The Langham London Opens The Middleton Rose Garden
On 29 April 2011, to coincide with the Royal Wedding of HRH Prince William to Kate Middleton, The Langham, London will re-open the eponymous named Middleton Rose Garden as a rare al fresco wedding venue in London.
The south-facing Middleton Rose Garden is one of the oldest private garden sites in the West End, dating back to the mid-eighteenth century and thus listed building consent has been granted to upgrade the garden. Since 1961, it has been known as The Middleton Garden, when the BBC, the then occupier of The Langham Hotel, dedicated the garden to its pioneering former gardening presenter Cecil Henry Middleton, who died in 1945.
This courtyard garden will now form a unique outdoor reception venue for up to 250 guests for use in conjunction with the hotel’s historic Grand Ballroom. Measuring 420 square metres, it has been specifically designed to give the impression of an English rose garden whilst also being a flexible venue for weddings and special events. Located at the rear of the hotel, it is accessed directly from the Grand Ballroom. Grand piers and elegant railings will create enticing views, and within the garden, a series of intimate spaces will be created by moveable planters and benches.
Standard bay trees create a structure of evergreen planting giving all season interest while the under planting of roses and other seasonal plants will give considerable colour, fragrance and charm. The side walls will be planted with free-standing decorative obelisks to clothe climbing roses and jasmines.
The York stone paving will be replaced throughout and a scheme of low voltage lighting will be installed in the planting beds to create subtle mood lighting. Although there is limited scope to create a bio-diverse environment in an urban setting for wildlife, some beds will be planted with some evergreens to provide shelter for insects and birds.

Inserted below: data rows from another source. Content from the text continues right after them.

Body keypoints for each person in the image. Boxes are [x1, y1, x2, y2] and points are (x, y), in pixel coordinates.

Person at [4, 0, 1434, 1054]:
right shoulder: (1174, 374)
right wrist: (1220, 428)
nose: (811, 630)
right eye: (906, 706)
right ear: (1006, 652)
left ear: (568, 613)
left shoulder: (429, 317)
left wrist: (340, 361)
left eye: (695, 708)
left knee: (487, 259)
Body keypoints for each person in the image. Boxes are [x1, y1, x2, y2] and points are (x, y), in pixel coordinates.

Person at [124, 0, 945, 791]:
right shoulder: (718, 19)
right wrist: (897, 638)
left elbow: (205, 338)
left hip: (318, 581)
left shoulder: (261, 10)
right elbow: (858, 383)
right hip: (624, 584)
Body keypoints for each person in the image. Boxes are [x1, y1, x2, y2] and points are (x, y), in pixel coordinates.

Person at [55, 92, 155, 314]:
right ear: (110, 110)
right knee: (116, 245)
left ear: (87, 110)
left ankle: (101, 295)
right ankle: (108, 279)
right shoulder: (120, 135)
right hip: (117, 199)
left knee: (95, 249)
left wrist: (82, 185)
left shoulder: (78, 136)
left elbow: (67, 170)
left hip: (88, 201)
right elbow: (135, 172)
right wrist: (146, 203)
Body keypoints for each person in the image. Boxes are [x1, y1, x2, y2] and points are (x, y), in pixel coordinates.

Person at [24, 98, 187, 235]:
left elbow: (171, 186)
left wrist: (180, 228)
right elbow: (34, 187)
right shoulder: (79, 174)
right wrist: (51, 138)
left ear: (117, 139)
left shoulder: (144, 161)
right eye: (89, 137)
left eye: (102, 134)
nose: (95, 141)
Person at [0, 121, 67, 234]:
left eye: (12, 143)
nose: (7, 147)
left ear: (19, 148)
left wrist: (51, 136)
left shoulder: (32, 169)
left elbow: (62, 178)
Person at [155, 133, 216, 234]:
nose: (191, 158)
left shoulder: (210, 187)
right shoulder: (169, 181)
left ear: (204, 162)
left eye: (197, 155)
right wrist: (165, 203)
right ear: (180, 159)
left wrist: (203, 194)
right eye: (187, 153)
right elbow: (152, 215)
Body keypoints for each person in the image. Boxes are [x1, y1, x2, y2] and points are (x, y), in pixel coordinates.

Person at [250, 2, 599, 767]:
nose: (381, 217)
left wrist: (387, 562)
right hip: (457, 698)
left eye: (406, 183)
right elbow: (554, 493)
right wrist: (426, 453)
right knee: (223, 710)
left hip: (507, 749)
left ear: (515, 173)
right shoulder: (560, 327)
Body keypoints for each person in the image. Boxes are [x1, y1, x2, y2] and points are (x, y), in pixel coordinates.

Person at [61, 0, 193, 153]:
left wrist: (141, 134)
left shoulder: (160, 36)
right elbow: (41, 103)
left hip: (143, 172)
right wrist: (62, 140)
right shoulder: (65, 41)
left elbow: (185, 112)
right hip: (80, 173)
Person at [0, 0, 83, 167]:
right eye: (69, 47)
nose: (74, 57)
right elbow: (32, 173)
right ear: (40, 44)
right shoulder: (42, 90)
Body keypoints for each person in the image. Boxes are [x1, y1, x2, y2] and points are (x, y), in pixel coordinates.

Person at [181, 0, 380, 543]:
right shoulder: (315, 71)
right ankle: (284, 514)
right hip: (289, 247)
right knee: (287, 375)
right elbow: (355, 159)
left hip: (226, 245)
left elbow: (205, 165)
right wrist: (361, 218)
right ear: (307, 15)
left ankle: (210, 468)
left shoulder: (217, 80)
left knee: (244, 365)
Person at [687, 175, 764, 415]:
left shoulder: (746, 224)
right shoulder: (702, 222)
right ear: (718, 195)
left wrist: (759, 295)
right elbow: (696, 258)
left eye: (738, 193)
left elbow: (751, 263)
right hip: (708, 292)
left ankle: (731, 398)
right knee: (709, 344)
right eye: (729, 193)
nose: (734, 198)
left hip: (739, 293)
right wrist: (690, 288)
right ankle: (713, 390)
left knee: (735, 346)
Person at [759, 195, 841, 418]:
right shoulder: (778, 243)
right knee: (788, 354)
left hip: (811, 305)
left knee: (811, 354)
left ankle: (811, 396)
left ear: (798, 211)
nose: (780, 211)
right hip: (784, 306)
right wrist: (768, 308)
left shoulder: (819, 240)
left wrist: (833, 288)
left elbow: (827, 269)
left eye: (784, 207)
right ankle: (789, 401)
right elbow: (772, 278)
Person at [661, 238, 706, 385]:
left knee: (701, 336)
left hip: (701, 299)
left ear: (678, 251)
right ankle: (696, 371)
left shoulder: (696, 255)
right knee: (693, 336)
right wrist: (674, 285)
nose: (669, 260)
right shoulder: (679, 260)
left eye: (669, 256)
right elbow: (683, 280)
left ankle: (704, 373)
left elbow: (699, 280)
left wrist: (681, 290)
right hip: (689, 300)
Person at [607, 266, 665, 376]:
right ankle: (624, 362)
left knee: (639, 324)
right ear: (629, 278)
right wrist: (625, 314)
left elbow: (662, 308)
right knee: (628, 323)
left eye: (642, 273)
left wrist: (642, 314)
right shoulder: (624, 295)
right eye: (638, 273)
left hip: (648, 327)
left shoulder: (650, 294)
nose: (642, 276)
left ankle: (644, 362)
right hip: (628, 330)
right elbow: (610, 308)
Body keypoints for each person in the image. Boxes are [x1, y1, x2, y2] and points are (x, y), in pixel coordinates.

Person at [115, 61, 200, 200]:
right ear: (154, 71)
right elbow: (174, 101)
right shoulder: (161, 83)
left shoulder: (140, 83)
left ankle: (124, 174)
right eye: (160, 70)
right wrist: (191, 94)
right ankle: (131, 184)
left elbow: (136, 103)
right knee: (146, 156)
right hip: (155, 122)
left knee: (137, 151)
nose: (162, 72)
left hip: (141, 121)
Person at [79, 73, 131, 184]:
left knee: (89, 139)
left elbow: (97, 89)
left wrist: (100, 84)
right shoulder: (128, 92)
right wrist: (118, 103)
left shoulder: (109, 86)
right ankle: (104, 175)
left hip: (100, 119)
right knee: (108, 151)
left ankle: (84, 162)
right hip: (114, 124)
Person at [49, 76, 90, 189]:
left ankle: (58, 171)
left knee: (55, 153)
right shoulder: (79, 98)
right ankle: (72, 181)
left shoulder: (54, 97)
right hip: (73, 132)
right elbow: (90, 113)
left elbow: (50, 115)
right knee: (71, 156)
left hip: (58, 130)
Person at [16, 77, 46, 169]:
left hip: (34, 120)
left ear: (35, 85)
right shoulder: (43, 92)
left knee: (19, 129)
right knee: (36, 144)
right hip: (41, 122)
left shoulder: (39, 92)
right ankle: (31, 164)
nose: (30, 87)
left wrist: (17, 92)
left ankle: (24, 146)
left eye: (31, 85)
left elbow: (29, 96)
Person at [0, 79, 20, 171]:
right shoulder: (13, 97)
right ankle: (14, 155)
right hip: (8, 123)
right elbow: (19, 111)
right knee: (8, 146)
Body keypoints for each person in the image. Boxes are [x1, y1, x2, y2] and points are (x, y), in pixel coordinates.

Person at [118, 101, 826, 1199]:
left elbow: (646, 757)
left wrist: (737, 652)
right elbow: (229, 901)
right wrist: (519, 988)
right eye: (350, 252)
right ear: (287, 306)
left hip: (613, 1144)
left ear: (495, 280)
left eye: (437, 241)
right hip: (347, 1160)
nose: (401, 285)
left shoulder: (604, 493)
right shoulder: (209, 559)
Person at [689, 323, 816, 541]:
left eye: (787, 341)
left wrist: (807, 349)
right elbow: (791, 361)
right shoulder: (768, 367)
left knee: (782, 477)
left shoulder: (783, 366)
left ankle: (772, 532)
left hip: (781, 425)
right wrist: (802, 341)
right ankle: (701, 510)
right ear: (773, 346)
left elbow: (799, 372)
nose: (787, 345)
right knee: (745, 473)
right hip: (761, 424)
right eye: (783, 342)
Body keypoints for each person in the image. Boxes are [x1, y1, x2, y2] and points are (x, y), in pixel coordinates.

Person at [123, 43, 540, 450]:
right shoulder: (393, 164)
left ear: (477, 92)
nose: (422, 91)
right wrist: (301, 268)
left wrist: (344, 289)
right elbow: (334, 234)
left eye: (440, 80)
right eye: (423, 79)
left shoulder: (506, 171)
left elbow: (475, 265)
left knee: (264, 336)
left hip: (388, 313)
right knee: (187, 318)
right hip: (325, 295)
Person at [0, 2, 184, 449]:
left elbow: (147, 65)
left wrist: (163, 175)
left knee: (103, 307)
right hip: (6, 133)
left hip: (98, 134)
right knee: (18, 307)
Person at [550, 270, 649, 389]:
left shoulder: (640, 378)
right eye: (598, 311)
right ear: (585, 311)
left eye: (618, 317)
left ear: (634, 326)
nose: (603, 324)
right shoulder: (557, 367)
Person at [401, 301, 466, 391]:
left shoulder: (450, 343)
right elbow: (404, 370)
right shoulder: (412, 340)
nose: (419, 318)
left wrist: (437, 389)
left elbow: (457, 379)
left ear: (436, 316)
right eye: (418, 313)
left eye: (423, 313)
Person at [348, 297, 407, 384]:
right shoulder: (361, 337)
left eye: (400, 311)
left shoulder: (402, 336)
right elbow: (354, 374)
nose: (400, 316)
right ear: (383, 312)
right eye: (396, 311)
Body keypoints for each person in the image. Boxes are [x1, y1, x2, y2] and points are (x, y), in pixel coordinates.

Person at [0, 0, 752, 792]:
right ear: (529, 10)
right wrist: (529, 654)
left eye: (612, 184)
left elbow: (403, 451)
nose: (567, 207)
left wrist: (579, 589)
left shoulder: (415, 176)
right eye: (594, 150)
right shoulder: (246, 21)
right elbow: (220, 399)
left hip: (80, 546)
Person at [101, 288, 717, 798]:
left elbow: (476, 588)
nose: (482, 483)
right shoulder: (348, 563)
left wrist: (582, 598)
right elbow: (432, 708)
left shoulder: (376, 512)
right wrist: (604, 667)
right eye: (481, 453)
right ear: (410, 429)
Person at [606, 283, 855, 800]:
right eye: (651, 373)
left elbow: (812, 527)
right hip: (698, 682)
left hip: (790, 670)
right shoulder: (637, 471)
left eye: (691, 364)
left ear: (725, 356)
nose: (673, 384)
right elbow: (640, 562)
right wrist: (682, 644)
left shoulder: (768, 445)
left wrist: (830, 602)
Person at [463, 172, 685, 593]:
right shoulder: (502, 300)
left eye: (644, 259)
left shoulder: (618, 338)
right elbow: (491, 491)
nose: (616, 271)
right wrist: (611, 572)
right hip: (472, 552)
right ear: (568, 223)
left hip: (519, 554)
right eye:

Originally the hotel’s dining room, the Grand Ballroom is an expansive room and has been at the cornerstone of The Langham since it first opened in 1865 as Europe’s first ‘Grand Hotel’. It soon established itself as a legendary venue for lavish celebrations when it was tradition to lay a bridal red carpet across Langham Place from All Souls’ Church to hotel’s doorstep.
As part of the recently completed £80 million refurbishment of the hotel, the listed Grand Ballroom has been lovingly restored with subtle touches, enhancing the delicate period details that echo its past. Authentic elements have been preserved from the dramatic renaissance pillars to the sparkling chandeliers and the fine hand-painted decorative detailing.